**PROVIDED TEXT:**
○ ○ ○ ○ ○

# 🦠 COVID-19 Global Data Tracker

This notebook analyzes global COVID-19 trends including cases, deaths, and vaccinations. It uses real-world data to generate insights and visualizations.



## 1️⃣ Data Collection

Download the dataset from [Our World in Data](https://github.com/owid/covid-19-data/tree/master/public/data).
Save the file as `owid-covid-data.csv` in your working directory.


In [None]:

import pandas as pd
import matplotlib.pyplot as plt
import seaborn as sns

# Load the dataset
df = pd.read_csv("owid-covid-data.csv")
df.head()



## 2️⃣ Data Exploration

Preview the dataset and check for missing values.


In [None]:

print(df.columns)
print(df.isnull().sum())



## 3️⃣ Data Cleaning

Filter countries of interest and handle missing values.


In [None]:

countries = ["Kenya", "United States", "India"]
df = df[df['location'].isin(countries)]
df['date'] = pd.to_datetime(df['date'])
df = df.fillna(0)
df.head()



## 4️⃣ Exploratory Data Analysis (EDA)

Visualize total cases and deaths over time.


In [None]:

plt.figure(figsize=(12,6))
for country in countries:
    country_data = df[df['location'] == country]
    plt.plot(country_data['date'], country_data['total_cases'], label=country)
plt.title("Total COVID-19 Cases Over Time")
plt.xlabel("Date")
plt.ylabel("Total Cases")
plt.legend()
plt.show()


In [None]:

plt.figure(figsize=(12,6))
for country in countries:
    country_data = df[df['location'] == country]
    plt.plot(country_data['date'], country_data['total_deaths'], label=country)
plt.title("Total COVID-19 Deaths Over Time")
plt.xlabel("Date")
plt.ylabel("Total Deaths")
plt.legend()

○ ○ ○ ○ ○

**SUPPLIED INFORMATION:**
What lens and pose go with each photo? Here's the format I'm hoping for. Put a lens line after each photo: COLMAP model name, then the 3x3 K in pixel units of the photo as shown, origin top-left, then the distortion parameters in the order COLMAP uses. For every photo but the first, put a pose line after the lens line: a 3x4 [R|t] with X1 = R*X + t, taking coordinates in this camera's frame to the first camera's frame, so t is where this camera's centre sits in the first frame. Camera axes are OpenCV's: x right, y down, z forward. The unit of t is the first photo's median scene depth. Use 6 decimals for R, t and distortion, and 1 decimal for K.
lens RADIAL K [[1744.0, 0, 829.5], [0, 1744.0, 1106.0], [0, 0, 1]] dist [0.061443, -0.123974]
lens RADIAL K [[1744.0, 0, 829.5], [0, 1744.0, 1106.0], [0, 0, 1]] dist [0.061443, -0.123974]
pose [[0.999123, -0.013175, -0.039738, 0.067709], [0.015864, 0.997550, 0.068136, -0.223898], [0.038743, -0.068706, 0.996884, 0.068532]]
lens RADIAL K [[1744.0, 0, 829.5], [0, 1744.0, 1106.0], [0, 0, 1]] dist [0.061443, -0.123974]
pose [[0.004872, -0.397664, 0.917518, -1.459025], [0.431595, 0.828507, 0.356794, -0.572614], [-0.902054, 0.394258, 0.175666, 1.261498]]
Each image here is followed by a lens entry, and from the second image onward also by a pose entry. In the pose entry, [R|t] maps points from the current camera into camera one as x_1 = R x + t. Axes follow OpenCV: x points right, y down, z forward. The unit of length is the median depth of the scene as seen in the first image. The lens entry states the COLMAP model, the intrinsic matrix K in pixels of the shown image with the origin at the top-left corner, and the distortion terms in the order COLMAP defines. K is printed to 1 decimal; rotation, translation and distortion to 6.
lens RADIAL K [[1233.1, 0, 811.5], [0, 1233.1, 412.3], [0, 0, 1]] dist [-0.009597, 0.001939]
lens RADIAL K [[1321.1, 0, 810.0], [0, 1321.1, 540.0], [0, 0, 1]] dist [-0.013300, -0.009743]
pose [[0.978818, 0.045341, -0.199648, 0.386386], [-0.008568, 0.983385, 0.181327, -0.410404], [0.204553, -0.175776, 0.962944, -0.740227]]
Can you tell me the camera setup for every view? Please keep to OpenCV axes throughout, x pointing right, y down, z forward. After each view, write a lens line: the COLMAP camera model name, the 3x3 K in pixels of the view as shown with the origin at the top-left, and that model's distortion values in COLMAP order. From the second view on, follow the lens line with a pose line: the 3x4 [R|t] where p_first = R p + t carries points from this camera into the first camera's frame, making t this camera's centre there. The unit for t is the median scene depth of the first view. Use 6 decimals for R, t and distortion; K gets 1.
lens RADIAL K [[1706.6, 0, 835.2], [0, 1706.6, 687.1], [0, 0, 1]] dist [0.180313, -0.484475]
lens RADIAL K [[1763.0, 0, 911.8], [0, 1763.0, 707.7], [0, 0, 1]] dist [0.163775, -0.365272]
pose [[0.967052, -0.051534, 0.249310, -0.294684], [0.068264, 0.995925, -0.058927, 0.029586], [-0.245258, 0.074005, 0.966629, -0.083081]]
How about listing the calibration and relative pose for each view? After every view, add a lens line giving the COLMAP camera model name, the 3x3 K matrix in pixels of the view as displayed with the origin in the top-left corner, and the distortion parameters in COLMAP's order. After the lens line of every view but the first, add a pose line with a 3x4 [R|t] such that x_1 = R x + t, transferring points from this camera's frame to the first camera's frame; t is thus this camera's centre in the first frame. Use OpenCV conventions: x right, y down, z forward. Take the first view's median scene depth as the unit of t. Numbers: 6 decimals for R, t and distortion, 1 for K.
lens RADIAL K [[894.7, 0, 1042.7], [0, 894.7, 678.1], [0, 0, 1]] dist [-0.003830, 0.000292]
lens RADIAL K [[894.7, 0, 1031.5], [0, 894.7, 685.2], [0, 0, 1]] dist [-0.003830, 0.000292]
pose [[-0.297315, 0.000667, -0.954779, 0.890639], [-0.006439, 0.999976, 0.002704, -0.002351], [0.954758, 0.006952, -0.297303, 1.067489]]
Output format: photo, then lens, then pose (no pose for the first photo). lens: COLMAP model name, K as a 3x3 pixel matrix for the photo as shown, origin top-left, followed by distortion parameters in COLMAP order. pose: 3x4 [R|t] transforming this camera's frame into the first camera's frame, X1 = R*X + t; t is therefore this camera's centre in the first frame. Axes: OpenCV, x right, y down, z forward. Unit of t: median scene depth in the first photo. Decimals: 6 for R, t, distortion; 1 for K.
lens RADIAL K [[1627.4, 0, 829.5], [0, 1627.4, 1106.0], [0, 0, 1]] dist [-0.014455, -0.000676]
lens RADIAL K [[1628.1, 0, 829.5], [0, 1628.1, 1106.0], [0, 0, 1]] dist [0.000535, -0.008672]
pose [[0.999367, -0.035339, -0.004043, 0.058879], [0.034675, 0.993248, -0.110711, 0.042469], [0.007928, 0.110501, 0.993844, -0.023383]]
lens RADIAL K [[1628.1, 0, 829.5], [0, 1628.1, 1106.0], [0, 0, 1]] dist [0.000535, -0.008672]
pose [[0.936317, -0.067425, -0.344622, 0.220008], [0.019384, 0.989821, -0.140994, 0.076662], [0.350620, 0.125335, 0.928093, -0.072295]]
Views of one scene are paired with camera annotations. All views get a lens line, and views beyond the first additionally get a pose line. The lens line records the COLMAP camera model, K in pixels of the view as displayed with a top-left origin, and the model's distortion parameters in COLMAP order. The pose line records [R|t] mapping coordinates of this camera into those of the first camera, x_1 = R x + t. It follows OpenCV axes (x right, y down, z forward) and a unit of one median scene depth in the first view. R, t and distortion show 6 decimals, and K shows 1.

○ ○ ○ ○ ○

**WHAT THE TASK ASKS:**
In the COVID-19 tracker notebook, what is the stated purpose of the Data Exploration step that prints the columns and the null-value counts? Answer in one to three sentences. The records aren't needed for this.

**TASK RESPONSE:**
This step previews the dataset and checks it for missing values. It prints the column names and the sum of null values in each column.